When am I eligible to participate?
The date of eligibility is determined by your Company Participation Agreement. You may begin making contributions to the Plan on the start date indicated in your Company Participation Agreement. You will begin receiving contributions to the Plan according to the provisions indicated in your Company Participation Agreement.
Do I actually own the money in my account?
Former TWA employee account balances are 100% vested at all times. Vesting schedules are subject to your Company Participation Agreement.
Am I Allowed to withdrawal from my DAP account?
Withdrawal from the plan is allowed under certain circumstances, and can be requested through the Directed Account Plan Service Center. Such a withdrawal must be for an immediate and heavy financial need that cannot be met by any other resources available to you. (including any contributions you rolled over from another plan or any loans that you could take from your accounts) Hardship withdrawals are subject to IRS rules. Refer to your Summary Plan Description for more details about withdrawal.
If I should die before my wife, who is the beneficiary of my DAP and what happens to the money in the account ?
You select the beneficiary. If you have designated your wife as your beneficiary under the DAP, she would have a number of options available upon your death with respect to the entire value of your DAP account. A taxable event would not occur until she actually receives a distribution. The options she would have include:
- Defer distribution and remain invested in the DAP. She would have the ability to transfer funds from one investment option to another, as you do now.
- Receive a lump sum distribution or initiate a rollover to an IRA.
- Receive a partial lump sum distribution or initiate a rollover into an IRA.
- Receive monthly, quarterly, annual installments.
- Receive an annuity.
When may I take a distribution?
You may elect to receive a partial or full distribution of your plan balances when you retire, become disabled, or terminate employment. Your beneficiary will receive the full value of your plan balances if you die while participating in the plan. You may choose among several payment options.
LEARNING THE LANGUAGE OF RETIREMENT PLANS
What are mutual funds and variable funds?
Mutual funds and variable funds are pools of money gathered from individuals and invested in stocks, bonds or money market instruments.
When you invest in a fund, you become a part owner. You share equally when stocks or bonds held by the fund rise or fall in value. You also share the fund’s dividend or capital gains earnings.

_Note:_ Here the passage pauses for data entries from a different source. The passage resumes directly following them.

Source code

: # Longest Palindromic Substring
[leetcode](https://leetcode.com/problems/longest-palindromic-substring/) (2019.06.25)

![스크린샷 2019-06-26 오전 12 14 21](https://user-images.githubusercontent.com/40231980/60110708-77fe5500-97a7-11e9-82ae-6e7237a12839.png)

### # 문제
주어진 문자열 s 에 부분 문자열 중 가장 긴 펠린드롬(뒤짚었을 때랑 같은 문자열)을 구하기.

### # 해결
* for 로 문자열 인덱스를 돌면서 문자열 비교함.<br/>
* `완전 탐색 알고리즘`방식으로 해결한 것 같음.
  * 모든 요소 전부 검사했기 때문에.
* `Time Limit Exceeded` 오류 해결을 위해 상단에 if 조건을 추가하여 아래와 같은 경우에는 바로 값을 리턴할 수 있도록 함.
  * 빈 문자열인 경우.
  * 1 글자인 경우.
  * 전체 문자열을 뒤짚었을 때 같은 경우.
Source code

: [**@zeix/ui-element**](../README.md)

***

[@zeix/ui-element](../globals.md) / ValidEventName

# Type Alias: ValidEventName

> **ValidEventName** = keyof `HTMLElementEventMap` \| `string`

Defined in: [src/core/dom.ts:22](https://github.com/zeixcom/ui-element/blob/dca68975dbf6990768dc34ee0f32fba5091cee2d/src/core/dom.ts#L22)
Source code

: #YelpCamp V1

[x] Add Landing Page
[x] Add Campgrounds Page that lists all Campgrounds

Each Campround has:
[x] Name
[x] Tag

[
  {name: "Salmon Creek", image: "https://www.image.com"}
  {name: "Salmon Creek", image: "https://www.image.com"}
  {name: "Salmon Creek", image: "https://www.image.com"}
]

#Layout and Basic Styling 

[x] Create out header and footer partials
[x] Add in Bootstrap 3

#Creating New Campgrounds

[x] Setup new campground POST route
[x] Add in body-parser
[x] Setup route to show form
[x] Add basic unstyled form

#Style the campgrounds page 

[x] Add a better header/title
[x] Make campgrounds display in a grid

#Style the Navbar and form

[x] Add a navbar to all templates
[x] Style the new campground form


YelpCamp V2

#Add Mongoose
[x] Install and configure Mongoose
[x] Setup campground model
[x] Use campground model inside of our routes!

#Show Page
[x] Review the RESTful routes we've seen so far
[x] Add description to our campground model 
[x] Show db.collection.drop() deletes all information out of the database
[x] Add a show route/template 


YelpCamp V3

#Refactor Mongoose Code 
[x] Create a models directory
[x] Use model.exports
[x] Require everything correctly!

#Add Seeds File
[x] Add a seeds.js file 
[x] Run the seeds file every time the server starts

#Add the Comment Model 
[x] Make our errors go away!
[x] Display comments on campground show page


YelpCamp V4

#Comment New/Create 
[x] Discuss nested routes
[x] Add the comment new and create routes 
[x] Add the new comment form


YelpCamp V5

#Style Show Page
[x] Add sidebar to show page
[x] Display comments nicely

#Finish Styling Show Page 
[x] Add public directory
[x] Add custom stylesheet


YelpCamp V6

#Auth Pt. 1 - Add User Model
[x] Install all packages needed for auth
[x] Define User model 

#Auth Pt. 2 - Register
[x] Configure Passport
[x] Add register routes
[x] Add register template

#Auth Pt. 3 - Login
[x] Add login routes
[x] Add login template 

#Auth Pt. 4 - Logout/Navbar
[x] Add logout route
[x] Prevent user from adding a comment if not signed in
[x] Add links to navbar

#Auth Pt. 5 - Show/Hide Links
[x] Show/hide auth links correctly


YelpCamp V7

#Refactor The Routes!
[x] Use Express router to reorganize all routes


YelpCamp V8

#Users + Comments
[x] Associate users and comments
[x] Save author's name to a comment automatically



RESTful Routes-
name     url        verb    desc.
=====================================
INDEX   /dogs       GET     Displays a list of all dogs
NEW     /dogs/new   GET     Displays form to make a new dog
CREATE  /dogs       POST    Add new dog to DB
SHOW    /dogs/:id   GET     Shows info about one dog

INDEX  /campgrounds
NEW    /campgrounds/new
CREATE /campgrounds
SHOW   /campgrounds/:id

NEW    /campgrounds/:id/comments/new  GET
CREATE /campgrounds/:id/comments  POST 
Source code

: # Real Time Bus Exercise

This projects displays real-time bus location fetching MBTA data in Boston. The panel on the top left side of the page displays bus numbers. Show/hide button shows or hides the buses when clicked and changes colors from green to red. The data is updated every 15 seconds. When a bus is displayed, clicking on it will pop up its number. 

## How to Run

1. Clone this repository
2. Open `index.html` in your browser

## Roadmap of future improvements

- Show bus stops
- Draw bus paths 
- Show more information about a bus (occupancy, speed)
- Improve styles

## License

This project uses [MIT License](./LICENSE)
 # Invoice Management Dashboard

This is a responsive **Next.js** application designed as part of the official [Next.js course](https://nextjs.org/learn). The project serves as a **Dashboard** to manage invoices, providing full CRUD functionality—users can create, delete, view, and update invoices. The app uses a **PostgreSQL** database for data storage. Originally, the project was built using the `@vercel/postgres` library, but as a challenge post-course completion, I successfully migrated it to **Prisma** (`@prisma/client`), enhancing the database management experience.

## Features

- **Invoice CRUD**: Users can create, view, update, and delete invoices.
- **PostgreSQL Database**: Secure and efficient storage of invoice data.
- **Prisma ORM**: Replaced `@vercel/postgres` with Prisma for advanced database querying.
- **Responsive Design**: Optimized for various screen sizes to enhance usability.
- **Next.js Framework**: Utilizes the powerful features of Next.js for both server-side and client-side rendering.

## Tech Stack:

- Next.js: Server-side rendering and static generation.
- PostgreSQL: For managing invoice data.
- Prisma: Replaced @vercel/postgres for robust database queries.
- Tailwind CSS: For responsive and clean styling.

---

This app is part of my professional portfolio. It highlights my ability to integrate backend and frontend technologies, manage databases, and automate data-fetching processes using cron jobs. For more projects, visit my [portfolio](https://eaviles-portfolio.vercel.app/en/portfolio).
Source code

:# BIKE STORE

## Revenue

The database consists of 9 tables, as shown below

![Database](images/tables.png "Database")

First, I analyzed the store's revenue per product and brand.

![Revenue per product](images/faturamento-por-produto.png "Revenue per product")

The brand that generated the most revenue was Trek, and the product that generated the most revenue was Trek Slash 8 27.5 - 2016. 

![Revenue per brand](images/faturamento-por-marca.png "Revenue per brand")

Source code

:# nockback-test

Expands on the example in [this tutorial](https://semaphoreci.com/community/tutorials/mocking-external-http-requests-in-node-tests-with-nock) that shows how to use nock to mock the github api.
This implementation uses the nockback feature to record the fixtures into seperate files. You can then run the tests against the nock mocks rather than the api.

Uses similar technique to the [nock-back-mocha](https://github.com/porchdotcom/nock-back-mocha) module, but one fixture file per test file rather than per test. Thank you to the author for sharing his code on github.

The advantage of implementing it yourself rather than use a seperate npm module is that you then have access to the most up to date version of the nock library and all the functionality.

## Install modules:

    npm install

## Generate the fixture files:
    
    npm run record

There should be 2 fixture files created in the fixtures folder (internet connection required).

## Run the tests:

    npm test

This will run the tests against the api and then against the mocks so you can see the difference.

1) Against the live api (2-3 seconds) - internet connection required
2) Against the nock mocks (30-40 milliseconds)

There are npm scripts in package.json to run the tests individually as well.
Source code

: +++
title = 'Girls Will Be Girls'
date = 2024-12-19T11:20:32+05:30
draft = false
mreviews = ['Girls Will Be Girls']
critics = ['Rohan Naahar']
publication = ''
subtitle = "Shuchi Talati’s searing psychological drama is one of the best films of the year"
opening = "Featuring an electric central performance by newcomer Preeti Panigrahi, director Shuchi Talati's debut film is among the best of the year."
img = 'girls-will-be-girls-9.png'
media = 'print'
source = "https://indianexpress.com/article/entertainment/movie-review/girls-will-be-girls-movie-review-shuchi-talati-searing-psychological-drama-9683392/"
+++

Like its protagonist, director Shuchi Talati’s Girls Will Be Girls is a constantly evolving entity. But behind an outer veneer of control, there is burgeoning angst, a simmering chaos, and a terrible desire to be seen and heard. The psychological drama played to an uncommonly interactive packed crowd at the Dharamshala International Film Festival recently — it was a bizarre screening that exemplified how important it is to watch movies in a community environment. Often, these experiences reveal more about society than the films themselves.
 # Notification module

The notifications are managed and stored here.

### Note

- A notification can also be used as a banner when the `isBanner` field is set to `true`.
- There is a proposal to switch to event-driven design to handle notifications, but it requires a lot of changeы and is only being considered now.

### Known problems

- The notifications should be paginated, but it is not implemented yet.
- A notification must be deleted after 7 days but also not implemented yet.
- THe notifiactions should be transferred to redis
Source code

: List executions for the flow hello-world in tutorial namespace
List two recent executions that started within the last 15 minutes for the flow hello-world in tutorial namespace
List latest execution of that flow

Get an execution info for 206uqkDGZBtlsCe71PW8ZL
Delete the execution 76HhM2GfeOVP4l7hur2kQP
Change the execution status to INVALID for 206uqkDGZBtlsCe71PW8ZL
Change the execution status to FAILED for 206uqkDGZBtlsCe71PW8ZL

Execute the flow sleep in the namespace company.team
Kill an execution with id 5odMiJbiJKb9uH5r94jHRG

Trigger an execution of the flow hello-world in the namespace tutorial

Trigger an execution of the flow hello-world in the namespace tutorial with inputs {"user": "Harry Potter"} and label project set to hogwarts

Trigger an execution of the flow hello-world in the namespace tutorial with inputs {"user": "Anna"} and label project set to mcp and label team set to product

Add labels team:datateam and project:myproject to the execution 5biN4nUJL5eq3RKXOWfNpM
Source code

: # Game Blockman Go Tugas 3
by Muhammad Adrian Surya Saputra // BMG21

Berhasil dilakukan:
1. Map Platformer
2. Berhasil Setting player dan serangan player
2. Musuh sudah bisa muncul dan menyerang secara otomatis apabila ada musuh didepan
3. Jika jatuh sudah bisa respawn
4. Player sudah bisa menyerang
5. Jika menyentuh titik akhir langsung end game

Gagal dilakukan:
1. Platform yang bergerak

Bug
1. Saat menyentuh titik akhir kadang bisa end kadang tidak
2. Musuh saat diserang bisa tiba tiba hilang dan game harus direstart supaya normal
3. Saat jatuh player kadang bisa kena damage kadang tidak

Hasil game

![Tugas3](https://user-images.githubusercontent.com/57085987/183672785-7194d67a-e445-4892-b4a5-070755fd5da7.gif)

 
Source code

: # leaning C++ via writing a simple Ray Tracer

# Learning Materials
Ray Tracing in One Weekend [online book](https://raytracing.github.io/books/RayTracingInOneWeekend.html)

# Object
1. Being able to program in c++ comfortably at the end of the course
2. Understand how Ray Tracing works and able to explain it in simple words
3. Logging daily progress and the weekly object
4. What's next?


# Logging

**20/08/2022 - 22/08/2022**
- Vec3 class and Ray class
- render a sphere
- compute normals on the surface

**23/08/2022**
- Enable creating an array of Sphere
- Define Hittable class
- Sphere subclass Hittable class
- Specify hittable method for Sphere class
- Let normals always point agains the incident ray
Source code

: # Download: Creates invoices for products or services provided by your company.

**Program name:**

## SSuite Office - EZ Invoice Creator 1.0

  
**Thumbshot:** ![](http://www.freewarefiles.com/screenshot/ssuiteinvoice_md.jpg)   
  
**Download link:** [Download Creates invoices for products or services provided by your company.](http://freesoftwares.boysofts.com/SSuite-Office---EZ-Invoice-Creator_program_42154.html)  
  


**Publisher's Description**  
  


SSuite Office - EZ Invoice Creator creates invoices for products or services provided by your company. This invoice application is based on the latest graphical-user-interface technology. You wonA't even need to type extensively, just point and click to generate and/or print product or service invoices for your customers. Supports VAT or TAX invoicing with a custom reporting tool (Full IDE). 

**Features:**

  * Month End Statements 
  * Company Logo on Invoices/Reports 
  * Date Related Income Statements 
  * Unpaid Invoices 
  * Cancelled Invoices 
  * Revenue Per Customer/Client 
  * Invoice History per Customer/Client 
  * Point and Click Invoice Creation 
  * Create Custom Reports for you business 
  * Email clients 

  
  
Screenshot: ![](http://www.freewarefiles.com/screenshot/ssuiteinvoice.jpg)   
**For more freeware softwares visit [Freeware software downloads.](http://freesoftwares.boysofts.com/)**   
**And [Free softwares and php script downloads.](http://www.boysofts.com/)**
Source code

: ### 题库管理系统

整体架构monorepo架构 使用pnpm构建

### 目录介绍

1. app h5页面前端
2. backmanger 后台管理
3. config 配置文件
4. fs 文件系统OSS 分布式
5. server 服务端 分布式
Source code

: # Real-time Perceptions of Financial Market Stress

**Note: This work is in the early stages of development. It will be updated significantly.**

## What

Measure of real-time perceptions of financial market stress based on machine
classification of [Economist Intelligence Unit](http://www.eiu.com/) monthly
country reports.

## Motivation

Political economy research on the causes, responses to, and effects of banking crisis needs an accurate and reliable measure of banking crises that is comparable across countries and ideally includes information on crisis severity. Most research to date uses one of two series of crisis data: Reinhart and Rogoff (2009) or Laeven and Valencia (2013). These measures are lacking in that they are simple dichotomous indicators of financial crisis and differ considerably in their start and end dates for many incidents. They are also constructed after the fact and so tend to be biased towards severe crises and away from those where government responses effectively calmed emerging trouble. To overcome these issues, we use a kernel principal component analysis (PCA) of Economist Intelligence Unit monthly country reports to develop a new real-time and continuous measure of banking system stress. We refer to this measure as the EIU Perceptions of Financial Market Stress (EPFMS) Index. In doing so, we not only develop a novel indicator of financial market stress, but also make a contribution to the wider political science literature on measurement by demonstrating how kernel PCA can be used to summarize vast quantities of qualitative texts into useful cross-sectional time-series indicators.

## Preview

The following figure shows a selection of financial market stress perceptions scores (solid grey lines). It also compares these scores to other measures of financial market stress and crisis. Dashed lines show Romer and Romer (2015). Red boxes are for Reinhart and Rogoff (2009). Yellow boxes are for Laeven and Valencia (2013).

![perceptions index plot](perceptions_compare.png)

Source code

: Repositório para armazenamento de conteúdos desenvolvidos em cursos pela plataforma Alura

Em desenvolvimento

Each fund subscribes to a different investment approach. Some funds seek income by investing stocks or bonds that have a history of paying steady dividends. Other funds may seek growth by investing in stocks with growth potential. Some funds have both growth and income as goals. Most retirement plans also offer cash accounts, where the value is fixed but earnings are lower. A financial advisor can help you determine the best combination of funds to meet your financial goal.
What’s a plan sponsor?
In most cases, the plan sponsor is your employer. The plan sponsor decides which investment options you’ll have in your retirement plan and then sets the rules. (rules such as whether you can borrow against your retirement assets or if you can rollover assets from a previous employer into your current retirement plan.) The sponsor is also required to make sure that the plan follows all laws regulation retirement plans.
What’s a recordkeeper?
The recordkeeper maintains the data for your individual account and provides you with statements. Because the maintenance of investment records is complicated and time consuming, most retirement plans rely on outside firms that specialize in this work.
What’s an exchange or transfer?
An exchange is the act of moving money from one fund to another in your plan. For example, taking funds from your cash account and increasing holdings in a stock funds is called an exchange.
What’s my allocation?
Your allocation is how you spread your monthly contributions and your employer’s regular monthly contributions among the stock, bond and cash funds in your plan. You may change your allocation at least once a year by shifting the proportions going into stock, bond or cash funds. Some plans allow you to change your allocation more frequently. Changing your allocation is not the same as making an exchange. Money you’ve already invested won’t be moved unless you make an exchange.